Royan baru tahu soal itu, ia mengangguk paham. "Aku baru tahu soal itu. Tapi Suku Walunggung tak melarang perempuan keluar malam?"
Beila menggeleng. "Tidak. Di sini tak jarang terdengar ada yang melakukan hubungan disembarang tempat. Ini yang aku tak suka dari suku yang aku anut sendiri. Ibuku sama sekali tak berkeinginan mengubah peraturan lama dari leluhur kami, katanya untuk menghormati kerja keras para leluhur. Sedari dulu para laki-laki di Suku Walunggung memiliki kuasa yang lebih tinggi dari perempuan. Mereka boleh memutuskan untuk menikah dengan siapa saja asal jangan dengan keluarga petinggi suku. Jadi para perempuan pasrah ketika seorang pria menginginkannya. Mereka akan menikah di hadapan kepala suku yaitu ibuku. Lalu ... perempuan juga dijadikan tameng di perbatasan. Perempuan yang menjaga tempat itu, dengan pakaian yang terbuka bertujuan untuk membuat lawan melemah dan juga punya hasrat untuk mengalah. Apalagi Suku Laringking itu menjaga sikapnya pada perempuan. Oleh sebab itu, cekcok bagaimanapun tak pernah membesar sejak ditetapkan peraturan menaruh perempuan di garda terdepan. Bukan karena perempuan itu derajatnya lebih tinggi atau lebih hebat dari laki-laki, melainkan karena mereka secara tidak langung menjadi korban pertama jika terjadi sesuatu di perbatasan. Aku sangat muak dengan peraturan itu, Royan."

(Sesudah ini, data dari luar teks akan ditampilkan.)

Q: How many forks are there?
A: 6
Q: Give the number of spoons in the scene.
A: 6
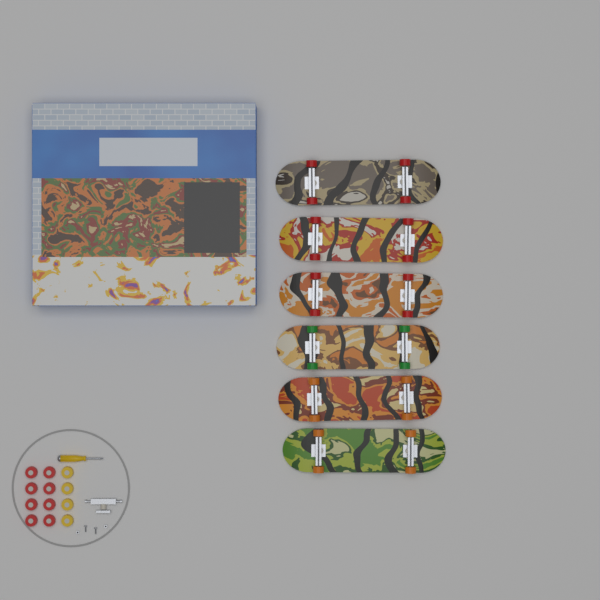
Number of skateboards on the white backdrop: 6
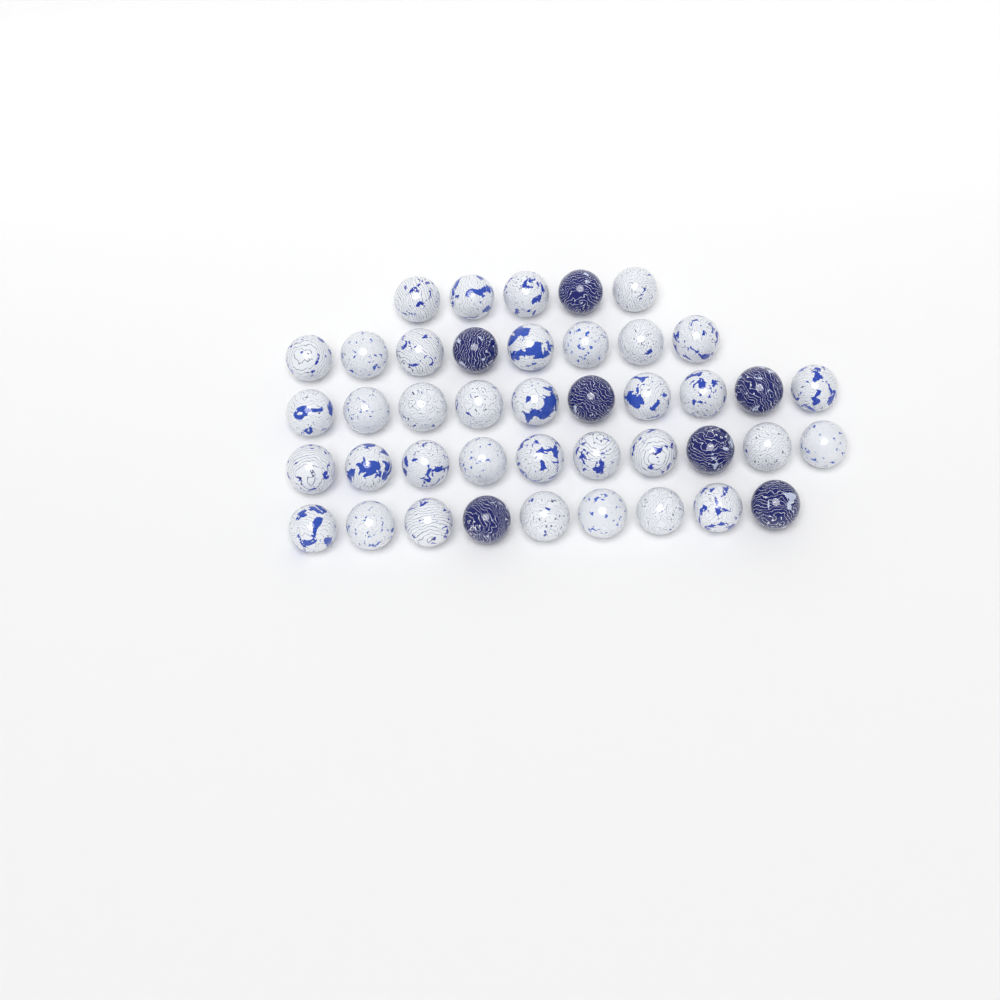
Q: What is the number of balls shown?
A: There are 42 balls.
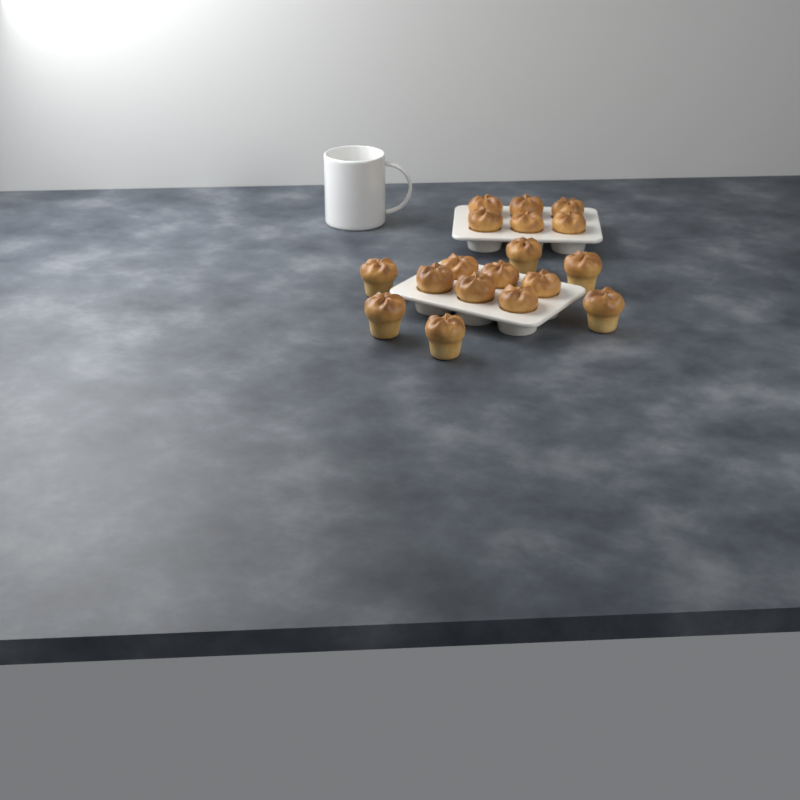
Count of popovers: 18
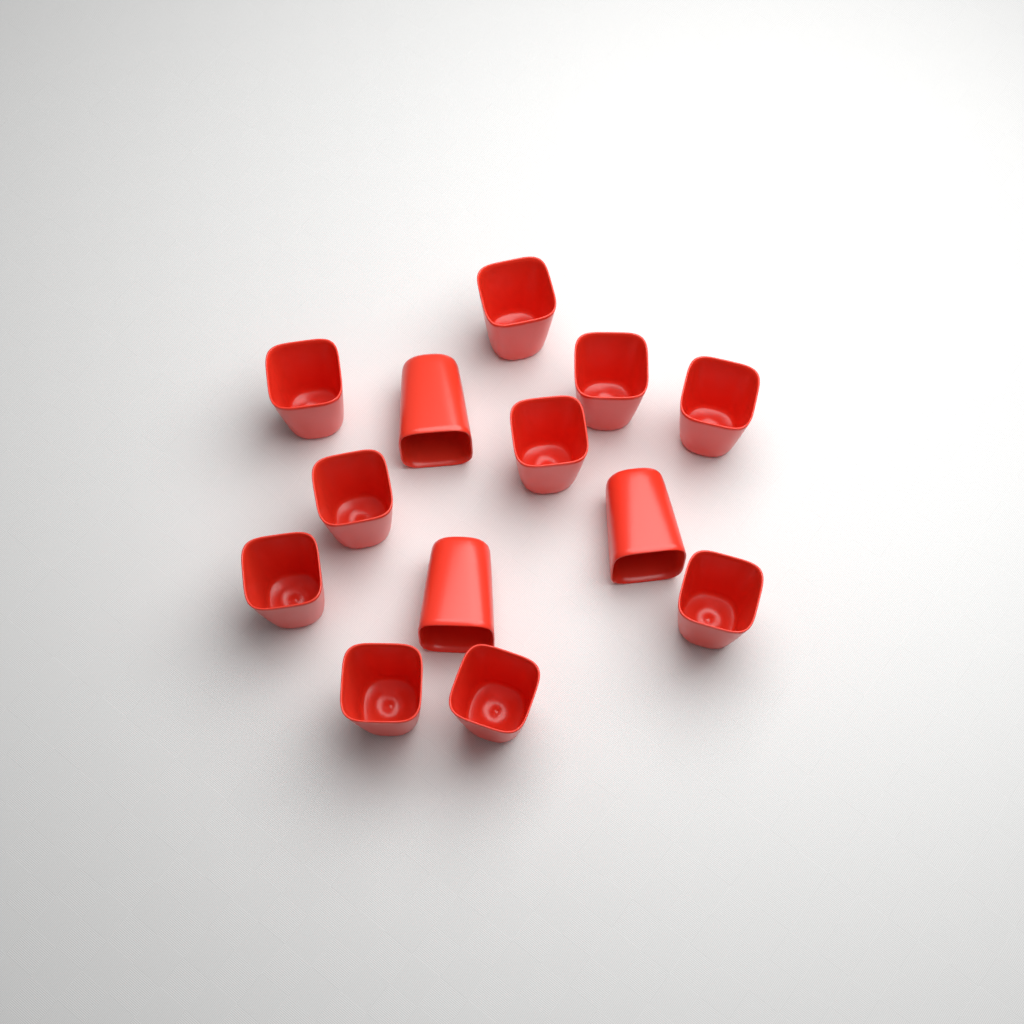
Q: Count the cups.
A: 13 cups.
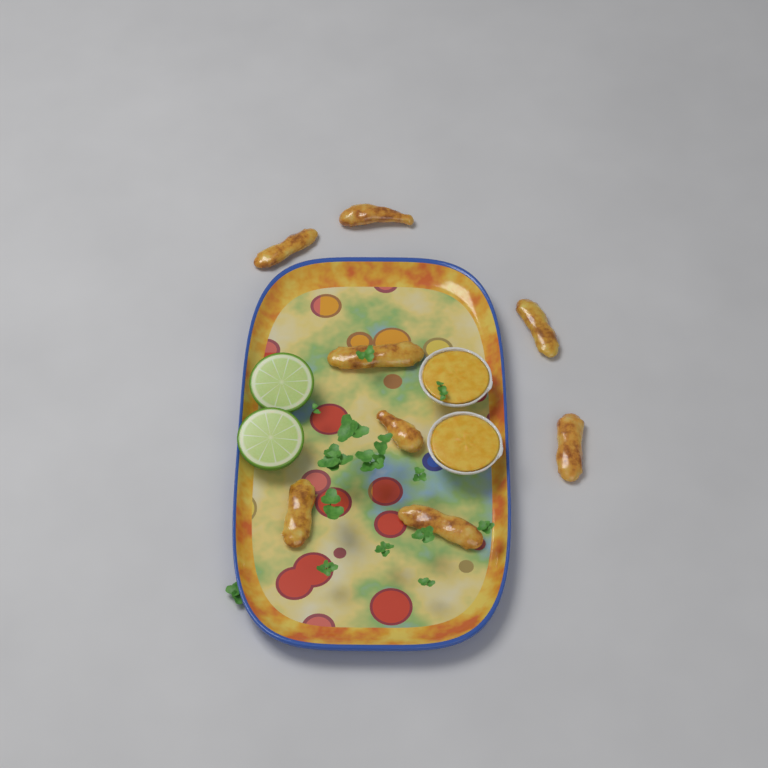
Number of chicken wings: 8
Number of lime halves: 2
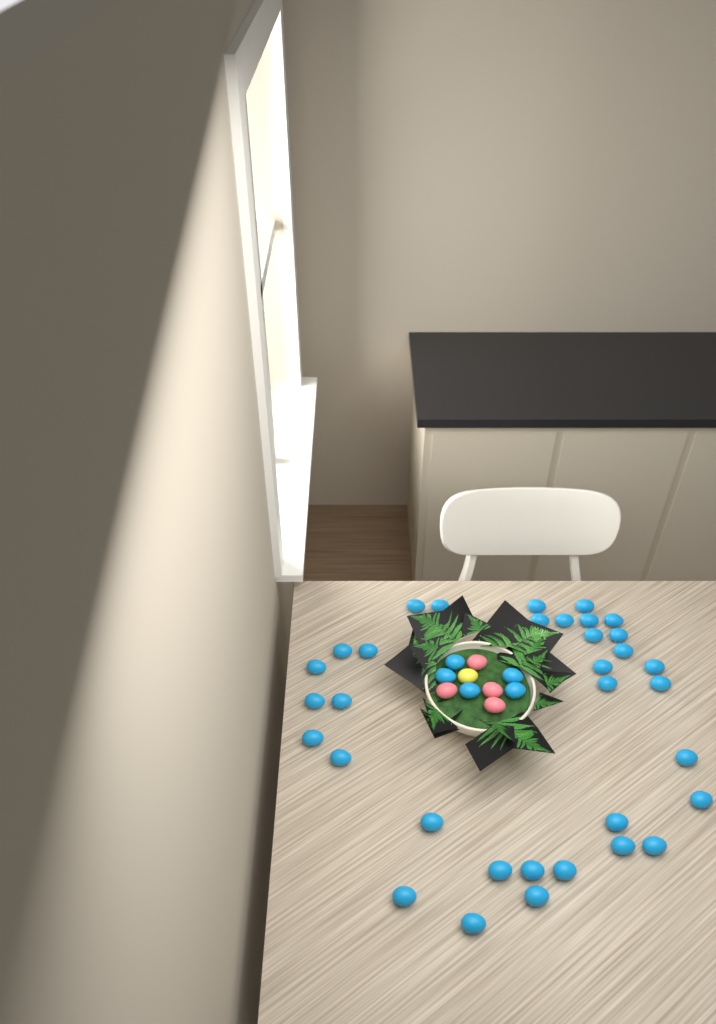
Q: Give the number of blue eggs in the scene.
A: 39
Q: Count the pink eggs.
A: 4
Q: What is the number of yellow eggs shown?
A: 1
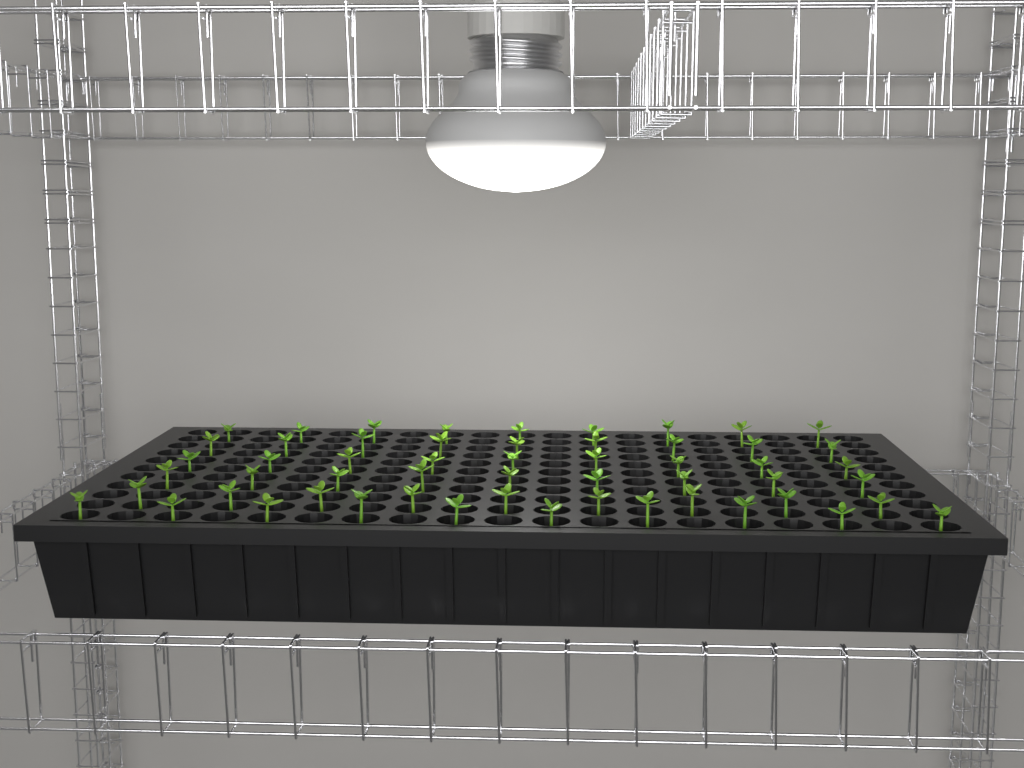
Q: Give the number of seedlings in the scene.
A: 55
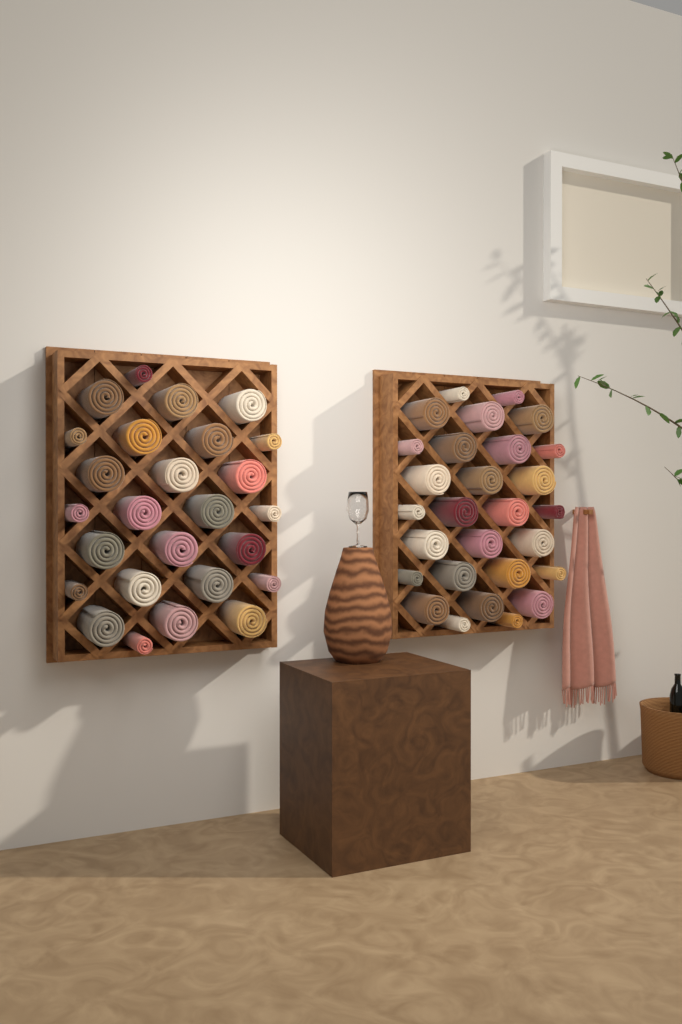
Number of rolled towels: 54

"Itu tuh keterlaluan banget, Beila. Pantas aku liat banyak perempuan di perbatasan. Mereka cuma pakai rok pendek dan penutup bagian dada. Terus pakai banyak perhiasan di kaki, tangan leher, dam telinga. Jadi tujuannya untuk itu?"
Beila mengangguk. "Kamu bahkan memperhatikan mereka, bukan?"
"A-Aku ...." Royan menggaruk tengkuknya yang tak gatal sambil menunjukkan cengiran polosnya pada Beila.
"Mulai sekarang jangan ke sana. Jangan ke perbatasan. Aku tidak suka lihat kamu ke sana lagi."
"Nggak kok. Kan sudah ada kamu. Besok kita ketemu lagi di sini, ya?"
Beila mengangguk setuju. "Asal ibuku belum datang, aku pasti bisa ke sini bertemu sama kamu. Kita juga bisa ikut nelayan mencari ikan. Aku pernah ikut nelayan ke tengah laut sana. Tapi pakai pakaian Suku Laringking seperti ini."
"Emangnya nggak ada yang kenal sama kamu?"
Beila menggeleng. "Dari Suku Laringking tidak ada kecuali Fatma dan Kepala Suku Barantungga. Tugas aku hanya mengawas para petugas yang bekerja di dalam Wilayah Walunggung saja, jadi aku ke sini nyaris tak pernah. Pernah, tapi ya dengan pakaian Suku Laringking. Aku punya satu pakaian Suku Laringking sadari dulu, tetapi telah dibakar oleh kakakku yang menemukannya. Tapi pakaian yang diberikan Fatma ini aku akan menyembunyikannya dengan baik. Supaya aku bisa bertemu dengan kamu lagi besok."